Copy out the lines of the material below, starting at the line that contains "452, 1090, 485]" and ending at the line that contains "418, 1090, 452]", with both of those lines included.

** Begin Extracted data **

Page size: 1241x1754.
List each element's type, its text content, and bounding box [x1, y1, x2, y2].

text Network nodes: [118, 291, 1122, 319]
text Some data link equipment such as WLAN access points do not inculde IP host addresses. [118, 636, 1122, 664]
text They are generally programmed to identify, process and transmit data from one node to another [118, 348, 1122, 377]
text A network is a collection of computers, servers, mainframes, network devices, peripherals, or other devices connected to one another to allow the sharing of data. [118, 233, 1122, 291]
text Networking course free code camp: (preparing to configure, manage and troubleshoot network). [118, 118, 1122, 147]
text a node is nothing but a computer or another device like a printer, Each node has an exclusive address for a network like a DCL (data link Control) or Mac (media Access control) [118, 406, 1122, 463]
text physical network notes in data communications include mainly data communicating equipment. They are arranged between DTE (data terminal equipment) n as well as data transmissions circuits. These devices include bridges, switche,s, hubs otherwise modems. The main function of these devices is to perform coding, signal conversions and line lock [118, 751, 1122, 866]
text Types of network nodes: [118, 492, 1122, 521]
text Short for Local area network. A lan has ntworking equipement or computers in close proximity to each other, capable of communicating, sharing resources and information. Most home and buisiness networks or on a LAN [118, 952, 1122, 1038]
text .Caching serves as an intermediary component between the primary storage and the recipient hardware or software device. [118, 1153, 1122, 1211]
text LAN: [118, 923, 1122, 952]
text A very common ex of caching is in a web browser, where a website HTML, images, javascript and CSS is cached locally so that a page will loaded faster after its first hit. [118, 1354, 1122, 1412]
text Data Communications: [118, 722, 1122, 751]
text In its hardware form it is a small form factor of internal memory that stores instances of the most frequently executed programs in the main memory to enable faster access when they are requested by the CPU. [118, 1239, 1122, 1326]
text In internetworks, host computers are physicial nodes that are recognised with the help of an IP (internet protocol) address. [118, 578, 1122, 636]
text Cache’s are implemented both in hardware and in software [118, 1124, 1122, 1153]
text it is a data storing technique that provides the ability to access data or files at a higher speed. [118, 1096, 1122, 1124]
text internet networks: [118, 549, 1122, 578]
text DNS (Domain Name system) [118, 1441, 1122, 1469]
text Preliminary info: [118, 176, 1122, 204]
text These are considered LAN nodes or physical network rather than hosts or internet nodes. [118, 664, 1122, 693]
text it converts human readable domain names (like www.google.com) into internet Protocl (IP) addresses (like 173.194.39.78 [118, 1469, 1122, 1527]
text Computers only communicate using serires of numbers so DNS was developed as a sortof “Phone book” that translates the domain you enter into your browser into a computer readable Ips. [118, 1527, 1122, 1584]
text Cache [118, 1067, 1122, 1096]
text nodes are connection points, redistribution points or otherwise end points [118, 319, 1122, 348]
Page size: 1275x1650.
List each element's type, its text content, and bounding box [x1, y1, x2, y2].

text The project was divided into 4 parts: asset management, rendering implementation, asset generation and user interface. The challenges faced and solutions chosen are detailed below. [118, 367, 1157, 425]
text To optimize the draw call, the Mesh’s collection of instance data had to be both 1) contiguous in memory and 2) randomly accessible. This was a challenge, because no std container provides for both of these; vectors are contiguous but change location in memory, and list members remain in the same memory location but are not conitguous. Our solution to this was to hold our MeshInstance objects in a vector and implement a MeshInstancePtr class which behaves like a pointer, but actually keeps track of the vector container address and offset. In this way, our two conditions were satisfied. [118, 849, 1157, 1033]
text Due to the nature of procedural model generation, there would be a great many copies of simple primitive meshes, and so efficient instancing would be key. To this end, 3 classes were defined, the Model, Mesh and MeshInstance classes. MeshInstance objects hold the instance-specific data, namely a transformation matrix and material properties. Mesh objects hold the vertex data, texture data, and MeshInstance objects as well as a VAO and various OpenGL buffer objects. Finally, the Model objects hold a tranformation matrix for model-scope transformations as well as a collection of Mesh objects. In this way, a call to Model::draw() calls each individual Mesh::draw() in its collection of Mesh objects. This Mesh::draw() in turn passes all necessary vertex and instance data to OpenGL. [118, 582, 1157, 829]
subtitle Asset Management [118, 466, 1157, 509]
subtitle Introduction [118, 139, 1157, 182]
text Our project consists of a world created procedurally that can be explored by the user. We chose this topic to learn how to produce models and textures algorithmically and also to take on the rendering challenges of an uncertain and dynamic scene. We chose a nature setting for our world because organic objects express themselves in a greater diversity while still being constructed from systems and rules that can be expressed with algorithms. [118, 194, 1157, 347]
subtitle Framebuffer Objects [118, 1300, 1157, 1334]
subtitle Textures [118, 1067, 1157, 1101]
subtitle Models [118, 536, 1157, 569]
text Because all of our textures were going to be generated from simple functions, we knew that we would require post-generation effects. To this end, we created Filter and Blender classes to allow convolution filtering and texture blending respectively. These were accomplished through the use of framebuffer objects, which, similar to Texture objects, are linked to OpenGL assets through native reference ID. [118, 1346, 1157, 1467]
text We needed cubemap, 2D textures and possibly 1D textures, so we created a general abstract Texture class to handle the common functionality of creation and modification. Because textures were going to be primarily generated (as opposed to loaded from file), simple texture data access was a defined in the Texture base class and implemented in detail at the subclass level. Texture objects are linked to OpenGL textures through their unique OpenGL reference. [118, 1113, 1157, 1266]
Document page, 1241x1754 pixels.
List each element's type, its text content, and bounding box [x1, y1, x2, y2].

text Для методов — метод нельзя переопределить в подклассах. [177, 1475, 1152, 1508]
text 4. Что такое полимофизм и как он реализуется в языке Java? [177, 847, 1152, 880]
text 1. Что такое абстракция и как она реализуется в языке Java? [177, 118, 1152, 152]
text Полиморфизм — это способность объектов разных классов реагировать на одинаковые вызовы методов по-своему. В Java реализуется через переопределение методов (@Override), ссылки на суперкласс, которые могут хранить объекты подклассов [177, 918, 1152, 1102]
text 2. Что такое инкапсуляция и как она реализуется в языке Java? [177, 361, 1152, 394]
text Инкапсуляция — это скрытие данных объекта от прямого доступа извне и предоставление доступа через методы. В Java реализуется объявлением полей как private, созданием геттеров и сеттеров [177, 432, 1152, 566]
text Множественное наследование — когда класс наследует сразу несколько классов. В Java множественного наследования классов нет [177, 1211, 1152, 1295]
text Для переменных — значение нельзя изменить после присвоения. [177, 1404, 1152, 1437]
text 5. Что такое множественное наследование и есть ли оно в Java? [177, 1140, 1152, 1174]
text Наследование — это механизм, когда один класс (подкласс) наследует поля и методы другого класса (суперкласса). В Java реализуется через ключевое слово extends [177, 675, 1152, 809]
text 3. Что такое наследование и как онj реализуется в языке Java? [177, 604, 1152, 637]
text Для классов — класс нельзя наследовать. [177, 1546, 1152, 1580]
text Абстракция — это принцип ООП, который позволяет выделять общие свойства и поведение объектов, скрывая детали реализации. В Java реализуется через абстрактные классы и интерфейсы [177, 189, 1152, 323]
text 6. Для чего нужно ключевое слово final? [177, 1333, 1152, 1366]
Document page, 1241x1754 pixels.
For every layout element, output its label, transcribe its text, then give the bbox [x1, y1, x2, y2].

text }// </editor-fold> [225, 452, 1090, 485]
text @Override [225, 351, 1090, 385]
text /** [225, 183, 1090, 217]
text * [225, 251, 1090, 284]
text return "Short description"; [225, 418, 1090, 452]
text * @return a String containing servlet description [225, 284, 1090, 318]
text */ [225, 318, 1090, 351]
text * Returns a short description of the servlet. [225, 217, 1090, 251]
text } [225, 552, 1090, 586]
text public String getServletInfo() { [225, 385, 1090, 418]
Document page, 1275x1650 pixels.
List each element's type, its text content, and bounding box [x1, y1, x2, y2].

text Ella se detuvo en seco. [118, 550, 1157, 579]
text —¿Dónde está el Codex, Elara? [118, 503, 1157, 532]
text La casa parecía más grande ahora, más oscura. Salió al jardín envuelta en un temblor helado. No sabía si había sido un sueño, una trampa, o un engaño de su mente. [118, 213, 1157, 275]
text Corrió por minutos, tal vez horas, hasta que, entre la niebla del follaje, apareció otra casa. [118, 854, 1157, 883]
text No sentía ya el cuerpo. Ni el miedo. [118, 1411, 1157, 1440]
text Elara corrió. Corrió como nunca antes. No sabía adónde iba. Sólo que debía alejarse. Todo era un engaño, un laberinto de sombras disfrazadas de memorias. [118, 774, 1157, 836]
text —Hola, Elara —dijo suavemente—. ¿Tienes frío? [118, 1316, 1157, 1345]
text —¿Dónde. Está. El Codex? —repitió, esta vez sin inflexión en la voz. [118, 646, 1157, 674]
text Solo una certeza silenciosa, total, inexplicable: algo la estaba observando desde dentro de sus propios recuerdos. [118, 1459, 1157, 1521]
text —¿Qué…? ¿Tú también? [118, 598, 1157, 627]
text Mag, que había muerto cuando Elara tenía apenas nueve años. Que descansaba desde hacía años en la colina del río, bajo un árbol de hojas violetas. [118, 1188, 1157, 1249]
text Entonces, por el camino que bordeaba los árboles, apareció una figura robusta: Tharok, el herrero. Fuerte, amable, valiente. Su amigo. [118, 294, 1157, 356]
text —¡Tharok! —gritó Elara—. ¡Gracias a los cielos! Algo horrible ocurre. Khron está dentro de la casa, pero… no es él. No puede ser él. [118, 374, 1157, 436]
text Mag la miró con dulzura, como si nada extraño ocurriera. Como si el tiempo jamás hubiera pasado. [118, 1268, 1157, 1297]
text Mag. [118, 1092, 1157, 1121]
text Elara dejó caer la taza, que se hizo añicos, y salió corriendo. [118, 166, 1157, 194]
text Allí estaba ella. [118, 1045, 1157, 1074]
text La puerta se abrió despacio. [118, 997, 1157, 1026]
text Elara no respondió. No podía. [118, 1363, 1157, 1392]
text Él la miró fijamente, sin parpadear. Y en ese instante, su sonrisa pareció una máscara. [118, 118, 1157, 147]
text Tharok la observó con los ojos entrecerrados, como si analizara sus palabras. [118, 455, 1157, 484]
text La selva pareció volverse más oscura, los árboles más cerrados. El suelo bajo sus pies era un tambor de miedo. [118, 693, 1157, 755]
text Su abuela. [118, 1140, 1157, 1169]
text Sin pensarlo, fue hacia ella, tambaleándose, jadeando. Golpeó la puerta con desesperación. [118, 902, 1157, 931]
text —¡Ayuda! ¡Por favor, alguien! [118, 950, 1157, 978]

** End Extracted data **

-- Result of this task --
text }// </editor-fold> [225, 452, 1090, 485]
text @Override [225, 351, 1090, 385]
text /** [225, 183, 1090, 217]
text * [225, 251, 1090, 284]
text return "Short description"; [225, 418, 1090, 452]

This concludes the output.